Q: If I just created a new invention or concept what's the best way I can protect if I have no money
You've asked about an invention, which is covered by patents, but you posted your question under copyrights. Let me answer your question both ways.
If you are trying to protect something that is copyrightable, then the protection does not cost you anything. If you write an article, or a book, or a movie script, or shoot a movie, and like, then it is copyrighted when you fix in a tangible medium. It used to be that you had to submit it to the Copyright Office, but now that is not needed to get a copyright. Read the story about J. K. Rowling, the author of the Harry Potter series: she too was broke when she started writing the Harry Potter books, and now she is one of the richest people in the UK.
If you are trying to patent something, then it is not so easy to get a patent for free. You will need to pay for the various fees with the Patent Office. And you will also need to pay a patent attorney or a patent agent for his/her time and expertise to write a patent for you (you certainly can write the patent application yourself, but it is rare for a person who is not a patent attorney or a patent agent to do it by himself/herself). The costs of getting a patent are going to be in a range of $10,000 to $30,000.

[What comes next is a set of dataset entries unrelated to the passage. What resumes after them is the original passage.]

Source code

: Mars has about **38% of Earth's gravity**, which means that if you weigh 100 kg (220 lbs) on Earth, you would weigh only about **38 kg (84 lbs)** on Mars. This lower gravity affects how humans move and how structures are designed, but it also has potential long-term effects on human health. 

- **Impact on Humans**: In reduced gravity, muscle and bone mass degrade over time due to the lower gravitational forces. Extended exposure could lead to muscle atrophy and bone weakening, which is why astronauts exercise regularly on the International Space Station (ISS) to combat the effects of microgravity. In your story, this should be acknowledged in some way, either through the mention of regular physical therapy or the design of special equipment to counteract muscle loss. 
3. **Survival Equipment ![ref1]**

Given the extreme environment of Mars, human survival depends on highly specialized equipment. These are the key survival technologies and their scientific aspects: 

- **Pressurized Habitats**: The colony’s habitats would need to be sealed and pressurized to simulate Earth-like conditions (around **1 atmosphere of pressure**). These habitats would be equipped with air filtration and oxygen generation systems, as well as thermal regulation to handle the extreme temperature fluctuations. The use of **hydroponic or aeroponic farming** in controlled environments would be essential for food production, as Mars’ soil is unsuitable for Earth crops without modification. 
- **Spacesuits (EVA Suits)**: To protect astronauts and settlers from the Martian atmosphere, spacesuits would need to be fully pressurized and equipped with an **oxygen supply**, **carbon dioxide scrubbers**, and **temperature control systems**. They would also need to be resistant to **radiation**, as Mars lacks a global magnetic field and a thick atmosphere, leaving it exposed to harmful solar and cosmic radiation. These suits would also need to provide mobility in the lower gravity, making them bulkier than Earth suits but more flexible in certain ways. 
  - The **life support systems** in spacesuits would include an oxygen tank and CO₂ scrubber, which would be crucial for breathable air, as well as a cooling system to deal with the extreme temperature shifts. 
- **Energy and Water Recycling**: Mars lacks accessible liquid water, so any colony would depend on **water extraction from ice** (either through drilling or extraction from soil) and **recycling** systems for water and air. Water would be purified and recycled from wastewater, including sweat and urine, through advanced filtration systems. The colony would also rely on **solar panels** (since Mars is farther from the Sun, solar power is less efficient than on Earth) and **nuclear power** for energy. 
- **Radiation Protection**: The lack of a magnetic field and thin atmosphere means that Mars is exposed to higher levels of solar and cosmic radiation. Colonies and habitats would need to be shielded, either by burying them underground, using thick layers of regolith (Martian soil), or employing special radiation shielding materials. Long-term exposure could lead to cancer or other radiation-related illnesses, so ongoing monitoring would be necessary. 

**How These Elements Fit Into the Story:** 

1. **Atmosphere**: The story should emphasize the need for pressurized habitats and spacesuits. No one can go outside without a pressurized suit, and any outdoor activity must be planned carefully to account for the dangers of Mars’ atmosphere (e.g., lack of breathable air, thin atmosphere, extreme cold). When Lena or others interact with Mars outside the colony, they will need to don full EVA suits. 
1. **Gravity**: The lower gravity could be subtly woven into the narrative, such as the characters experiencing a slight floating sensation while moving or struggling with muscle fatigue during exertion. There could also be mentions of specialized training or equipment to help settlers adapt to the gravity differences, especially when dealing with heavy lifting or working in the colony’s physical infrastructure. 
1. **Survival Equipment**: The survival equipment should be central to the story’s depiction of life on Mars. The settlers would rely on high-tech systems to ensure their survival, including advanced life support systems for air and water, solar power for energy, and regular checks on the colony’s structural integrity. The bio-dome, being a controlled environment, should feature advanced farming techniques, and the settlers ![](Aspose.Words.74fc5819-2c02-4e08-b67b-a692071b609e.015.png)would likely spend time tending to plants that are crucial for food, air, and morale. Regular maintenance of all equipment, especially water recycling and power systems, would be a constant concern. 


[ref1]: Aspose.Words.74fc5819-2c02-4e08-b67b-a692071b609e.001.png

Luckily though, under the US laws, you can file a patent application up to a year after you have disclosed your invention. So if you make a new product, and you put it on sale, write about it in trade publications, advertise it, etc., and your product becomes a success so that within a few months it earns you lots of money, then you will be able to afford the cost of getting the patent.
For a short period of time, you can keep your idea a secret. This may not work forever as others may eventually come to the same solution for the same problem.
There is a pro bono program for inventors run at the United States Patent and Trademark Office. I have not used this program but can get you started with a link to their web page. https://www.uspto.gov/patents-getting-started/using-legal-services/pro-bono/patent-pro-bono-program.
Ideally you find an attorney that can work with you to guide you through the process as the process is not totally logical and a bright person would not guess that it works the way it does.
Here are some resources to help bring you up to speed so that you can be well prepared before your first meeting with the pro bono attorney. The attorney can help you prepare and file a provisional patent application perhaps at the micro entity pay scale (75% off the filing fee). This will give you some time to seek out investors. The provisional application will need to be replaced with a non-provisional application with all the formalities and the important patent claims within a year.
Protecting Your Competitive Advantages--http://bit.ly/Protecting_Advantages
Patent Searching for Entrepreneurs--http://bit.ly/Patent_Searching
Provisional Patent Applications-- http://bit.ly/Provisional_GBU
Keep in mind that any sale of your invention outside of an NDA (non-disclosure agreement) immediately ends your option to obtain a patent in the US. Same with a public use (such as at a trade show). There are nuances on whether a partial demonstration at a trade show is a full public use but let's not get you into a deep mud pit of legal expenses. No public sales, no public uses. Avoid public disclosures. Although you have a year to file in the US, you have just made your life much more complicated as folks can file improvement patents on your idea and you may not be able to stop them. Plus the public disclosure in the US has forfeited opportunities to seek patent protection in many countries outside the US.